Aim of the exercise:
Could the listing below be reproduced exactly, minus its pictures?

Entries supplied:
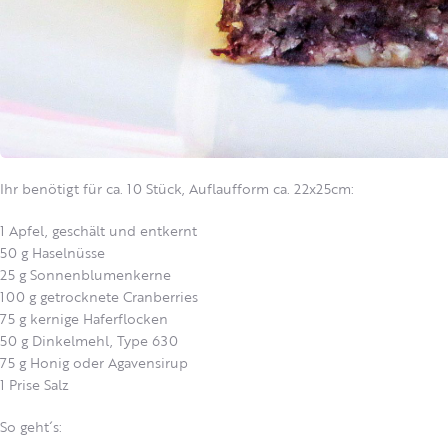
Ihr benötigt für ca. 10 Stück, Auflaufform ca. 22x25cm:
1 Apfel, geschält und entkernt
50 g Haselnüsse
25 g Sonnenblumenkerne
100 g getrocknete Cranberries
75 g kernige Haferflocken
50 g Dinkelmehl, Type 630
75 g Honig oder Agavensirup
1 Prise Salz
So geht´s:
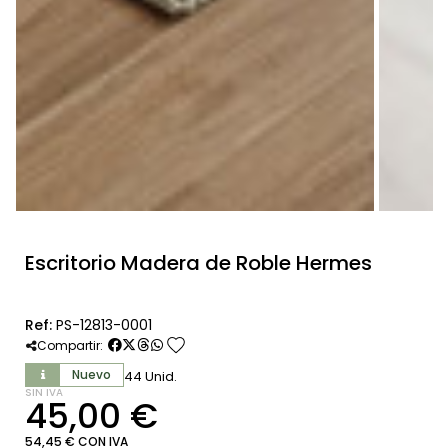
Escritorio Madera de Roble Hermes
Ref:
PS-12813-0001
favorite
Compartir:
Nuevo
44 Unid.
SIN IVA
45,00 €
54,45 € CON IVA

Written response:
Ihr benötigt für ca. 10 Stück, Auflaufform ca. 22x25cm:
1 Apfel, geschält und entkernt
50 g Haselnüsse
25 g Sonnenblumenkerne
100 g getrocknete Cranberries
75 g kernige Haferflocken
50 g Dinkelmehl, Type 630
75 g Honig oder Agavensirup
1 Prise Salz
So geht´s:
Escritorio Madera de Roble Hermes
Ref:
PS-12813-0001
favorite
Compartir:
Nuevo
44 Unid.
SIN IVA
45,00 €
54,45 € CON IVA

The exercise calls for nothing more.